Python Pandas: How to Fix "ValueError: Expected object or value with read_json()"
When working with JSON data in Pandas, the pd.read_json() function is your primary tool for converting JSON structures into DataFrames. However, a common stumbling block is the ValueError: Expected object or value (or similar JSON decoding errors). This error almost invariably signals that the JSON string or file you're trying to parse is not correctly formatted according to strict JSON syntax rules.
This guide will dive deep into the common JSON formatting pitfalls that trigger this ValueError, providing clear examples of invalid and valid JSON. Furthermore, we'll explore crucial pd.read_json() parameters like orient, lines, and encoding that help Pandas correctly interpret even valid, but differently structured, JSON data or files with specific encodings.

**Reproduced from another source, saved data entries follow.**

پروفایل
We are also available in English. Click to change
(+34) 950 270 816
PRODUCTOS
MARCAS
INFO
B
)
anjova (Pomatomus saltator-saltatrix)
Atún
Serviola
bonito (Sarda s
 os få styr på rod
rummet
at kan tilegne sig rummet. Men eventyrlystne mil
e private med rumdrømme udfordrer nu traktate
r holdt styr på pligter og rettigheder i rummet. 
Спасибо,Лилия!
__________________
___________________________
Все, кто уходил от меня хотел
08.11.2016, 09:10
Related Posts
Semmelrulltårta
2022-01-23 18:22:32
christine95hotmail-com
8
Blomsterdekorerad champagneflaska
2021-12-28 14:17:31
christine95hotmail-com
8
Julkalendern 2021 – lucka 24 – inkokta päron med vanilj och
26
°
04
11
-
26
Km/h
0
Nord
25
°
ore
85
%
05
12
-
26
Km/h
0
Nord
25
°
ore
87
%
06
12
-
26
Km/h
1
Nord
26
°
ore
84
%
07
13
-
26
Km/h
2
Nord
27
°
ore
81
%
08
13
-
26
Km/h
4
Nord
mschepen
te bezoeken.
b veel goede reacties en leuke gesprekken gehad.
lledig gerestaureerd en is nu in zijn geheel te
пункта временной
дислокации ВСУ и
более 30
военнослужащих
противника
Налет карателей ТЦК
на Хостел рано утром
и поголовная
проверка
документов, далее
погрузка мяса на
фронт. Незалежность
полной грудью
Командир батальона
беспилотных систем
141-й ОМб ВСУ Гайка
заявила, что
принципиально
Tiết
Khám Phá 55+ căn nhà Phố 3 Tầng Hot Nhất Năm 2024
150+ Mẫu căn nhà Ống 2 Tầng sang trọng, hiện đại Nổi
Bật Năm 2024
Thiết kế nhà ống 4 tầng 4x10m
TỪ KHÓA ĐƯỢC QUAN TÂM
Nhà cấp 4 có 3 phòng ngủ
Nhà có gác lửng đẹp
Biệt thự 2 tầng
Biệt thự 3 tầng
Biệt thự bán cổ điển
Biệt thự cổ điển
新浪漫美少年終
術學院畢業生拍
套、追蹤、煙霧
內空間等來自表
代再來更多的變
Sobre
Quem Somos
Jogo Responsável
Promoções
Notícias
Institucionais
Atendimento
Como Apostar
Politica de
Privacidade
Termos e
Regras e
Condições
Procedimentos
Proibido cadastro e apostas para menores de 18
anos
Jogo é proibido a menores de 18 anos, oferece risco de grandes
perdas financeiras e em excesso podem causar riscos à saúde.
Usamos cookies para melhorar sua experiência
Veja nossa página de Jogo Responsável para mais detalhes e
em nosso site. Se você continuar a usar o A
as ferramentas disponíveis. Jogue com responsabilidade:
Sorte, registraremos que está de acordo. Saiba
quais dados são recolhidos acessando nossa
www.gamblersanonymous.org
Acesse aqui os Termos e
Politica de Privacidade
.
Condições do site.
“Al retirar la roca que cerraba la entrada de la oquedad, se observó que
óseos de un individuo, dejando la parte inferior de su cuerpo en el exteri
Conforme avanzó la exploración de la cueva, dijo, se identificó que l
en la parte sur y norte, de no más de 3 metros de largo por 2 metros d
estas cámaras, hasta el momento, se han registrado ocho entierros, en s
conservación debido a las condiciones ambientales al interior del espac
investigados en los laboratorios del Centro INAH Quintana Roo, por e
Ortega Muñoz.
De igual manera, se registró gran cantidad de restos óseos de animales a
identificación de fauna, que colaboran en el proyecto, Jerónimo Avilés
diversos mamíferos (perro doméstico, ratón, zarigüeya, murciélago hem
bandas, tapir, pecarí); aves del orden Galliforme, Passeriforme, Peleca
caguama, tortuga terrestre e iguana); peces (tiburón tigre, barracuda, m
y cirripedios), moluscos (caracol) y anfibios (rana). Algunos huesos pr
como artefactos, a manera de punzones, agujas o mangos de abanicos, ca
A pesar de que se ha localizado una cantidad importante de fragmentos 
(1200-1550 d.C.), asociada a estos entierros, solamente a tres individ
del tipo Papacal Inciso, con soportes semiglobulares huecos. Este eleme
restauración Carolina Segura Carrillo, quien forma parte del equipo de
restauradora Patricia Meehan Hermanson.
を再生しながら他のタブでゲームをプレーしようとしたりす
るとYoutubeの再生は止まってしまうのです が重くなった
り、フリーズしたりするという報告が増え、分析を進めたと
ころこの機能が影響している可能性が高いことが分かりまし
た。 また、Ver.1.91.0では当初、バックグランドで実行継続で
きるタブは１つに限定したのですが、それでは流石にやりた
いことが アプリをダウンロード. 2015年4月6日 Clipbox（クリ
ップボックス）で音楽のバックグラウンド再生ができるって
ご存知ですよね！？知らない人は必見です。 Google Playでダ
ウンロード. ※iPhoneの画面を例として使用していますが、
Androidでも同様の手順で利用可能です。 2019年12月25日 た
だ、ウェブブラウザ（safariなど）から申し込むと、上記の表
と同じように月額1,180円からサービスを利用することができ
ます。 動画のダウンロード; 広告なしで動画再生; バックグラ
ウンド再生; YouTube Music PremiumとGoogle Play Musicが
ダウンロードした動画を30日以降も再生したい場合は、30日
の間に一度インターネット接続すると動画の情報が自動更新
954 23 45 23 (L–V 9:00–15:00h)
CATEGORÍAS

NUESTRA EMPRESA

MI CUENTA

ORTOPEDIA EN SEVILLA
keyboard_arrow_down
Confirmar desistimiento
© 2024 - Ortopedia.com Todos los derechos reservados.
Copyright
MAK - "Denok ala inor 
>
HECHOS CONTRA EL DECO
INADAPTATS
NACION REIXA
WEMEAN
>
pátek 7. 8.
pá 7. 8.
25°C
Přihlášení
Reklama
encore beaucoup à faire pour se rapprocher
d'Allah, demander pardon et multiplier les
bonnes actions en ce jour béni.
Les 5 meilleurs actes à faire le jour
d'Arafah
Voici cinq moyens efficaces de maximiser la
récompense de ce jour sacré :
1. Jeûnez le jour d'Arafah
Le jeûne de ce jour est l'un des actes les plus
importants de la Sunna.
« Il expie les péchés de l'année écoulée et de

Understanding the Error: What "Expected object or value" Means
The ValueError: Expected object or value (or similar messages like JSONDecodeError: Expecting property name enclosed in double quotes) is raised by the underlying JSON parser when it encounters a syntax error in your JSON data. JSON (JavaScript Object Notation) has a strict syntax. The parser expects specific structures:
- An object (dictionary-like, enclosed in
{}) with key-value pairs. - An array (list-like, enclosed in
[]) of values. - A value (string, number, boolean
true/false,null, object, or array).
If the parser finds something that violates these rules (e.g., a missing quote, an extra comma, an improperly structured list of objects), it doesn't know how to interpret the subsequent characters and throws an error because it was "expecting" a valid JSON component but didn't find one.